Adults with physical disabilities experience more mental distress than those without them—as reported by the CDC. Frequent or chronic mental distress is linked to a host of additional issues, including a significant reduction in one’s quality of life.
During the global pandemic, the severity and prevalence of these problems have incremented, owing to factors such as isolation, disrupted routines, and a lack of connection. So the question is, what mental conditions are people with physical disabilities at risk for and what response is best to help them feel more positive about their lives and the world around them?
The Link between Physical Disabilities, Anxiety, and Depression
Some conditions have a known link to anxiety and depression. A recent study published in the journal JAMA Neurology, for instance, found that people with cerebral palsy (CP) have a higher risk of developing these conditions than their peers without CP. The risk of depression was 44% higher while the risk of anxiety was 55% higher. The risk was even higher for those who had cerebral palsy but did not have an intellectual disability. Depending on your condition, it is important to be vigilant of signs that you may have anxiety or depression, so you can obtain a diagnosis and the right treatment. Joining online networks is a good place to start. Online cerebral palsy resources can help you identify the mental issues you may be prone to and point you in the right direction in terms of the array of treatments available.

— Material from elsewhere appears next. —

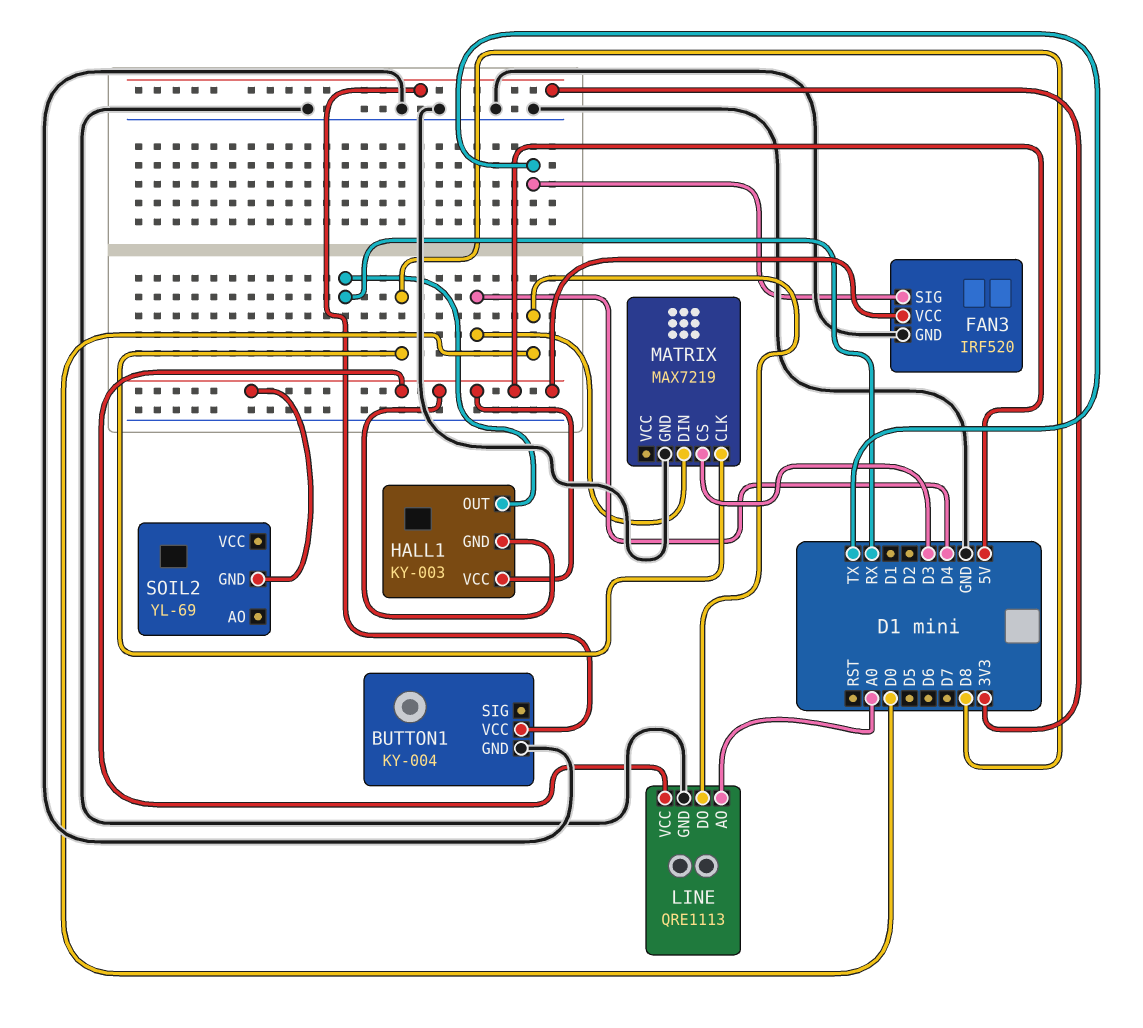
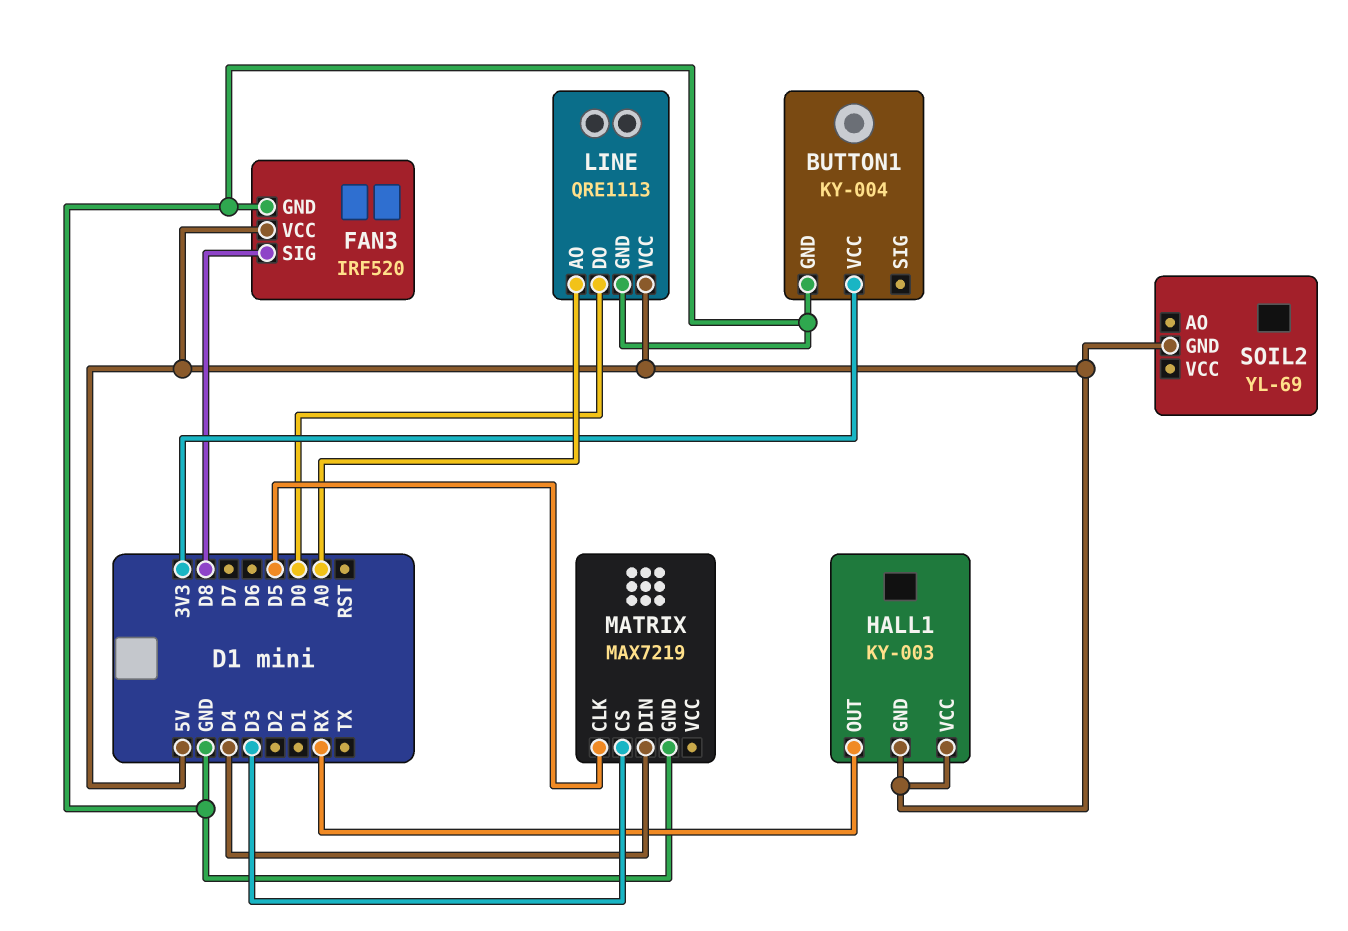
FAN3 pin SIG: TX -> D8
MATRIX pin CLK: D8 -> D5

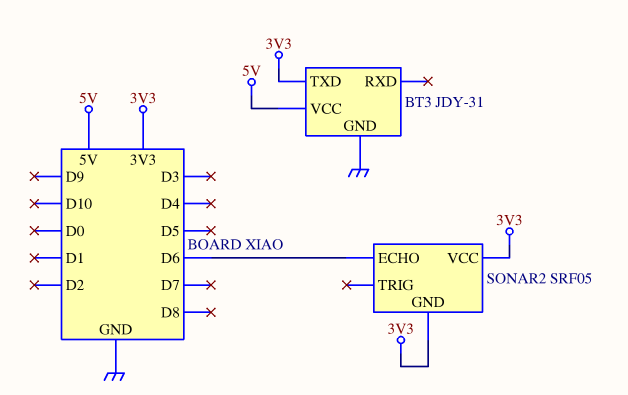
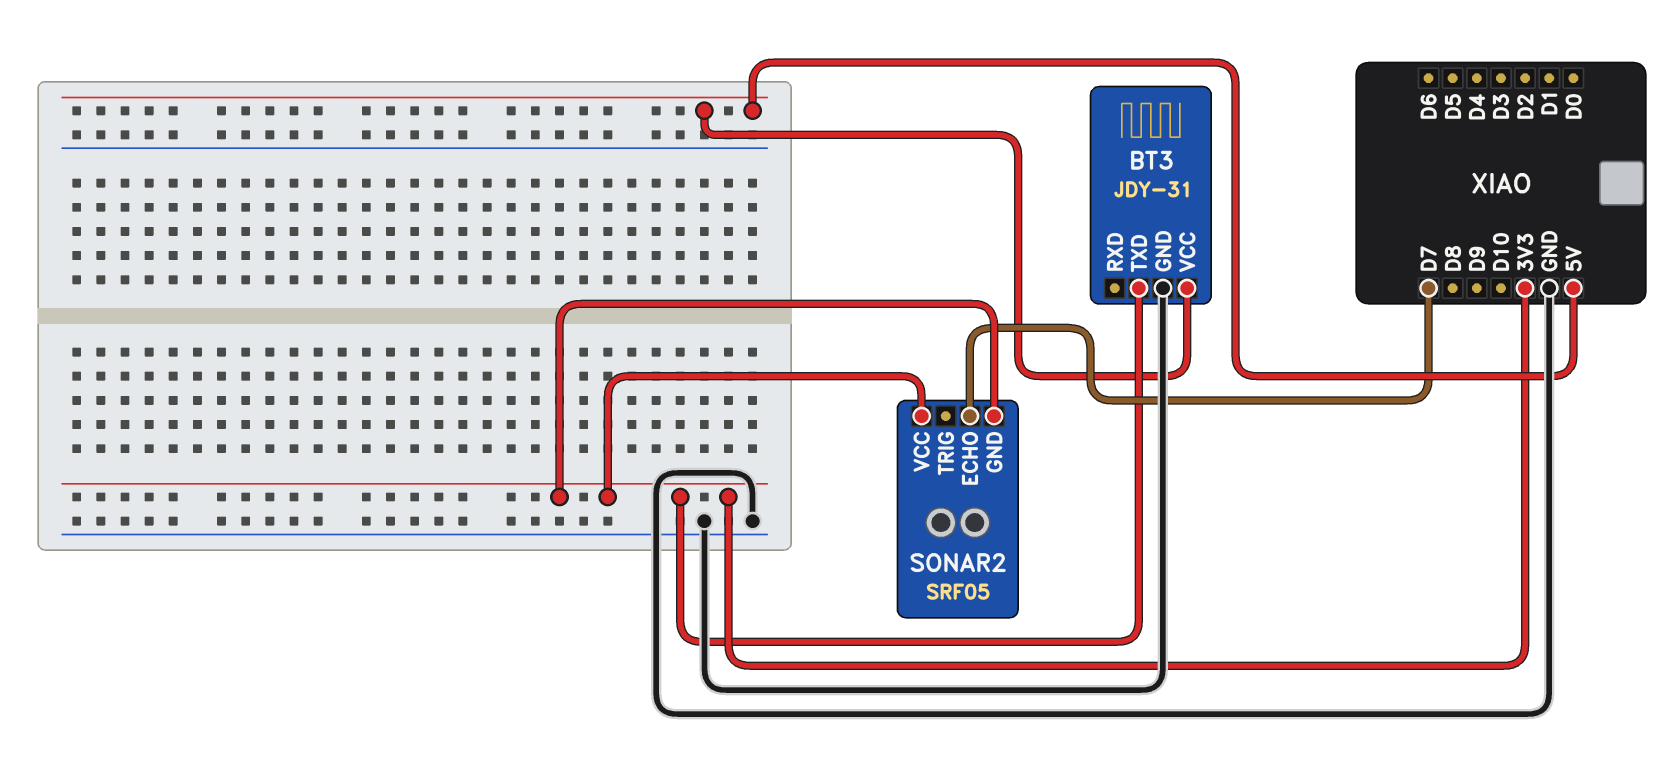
SONAR2 pin ECHO: D6 -> D7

Finding Healthy Ways to Cope with Stress
In addition to seeking professional help if needed, people with physical disabilities can adopt a range of strategies to help them cope with stress well. These include taking breaks from watching scary or depressing news on television, eating well-balanced meals, and exercising daily. If your physical disability stops you from taking part in sports sessions or classes, think of activities that you can workaround. For instance, people with osteoarthritis can benefit greatly from chair yoga, which provides them with a challenging and fun session while keeping them stable. Those who are in wheelchairs, meanwhile, can take part in the team and individual sports alike—including wheelchair basketball. There are many activities that are adapted to make them more accessible so that everyone can enjoy a day outside interacting with others while getting fit.
Working on the Mind
Exercise as a whole improves mood, energy levels, and vitality, but holistic activities such as yoga, Tai Chi, and mindfulness meditation, are particularly powerful means of reducing stress levels. So, too, is time spent in green areas, with studies showing that spending just 10 to 20 minutes in a park or another green setting significantly lowers levels of stress hormone, cortisol. Keep your mind active and alert by avoiding alcohol and mind-altering substances. Aim to keep your thoughts ‘in the here and now’, accepting positive as well as negative emotions while knowing that they are temporary and in a constant state of flux and that they do not define you.
People with physical difficulties can face a higher risk of mental conditions such as anxiety and depression. Those who do should seek professional help; often, behavioral approaches are sufficient to make someone feel more positive about their lives and their achievements. Finding healthy ways to cope with stress is also important, as is embracing activities such as mindfulness meditation—which helps reduce cortisol levels.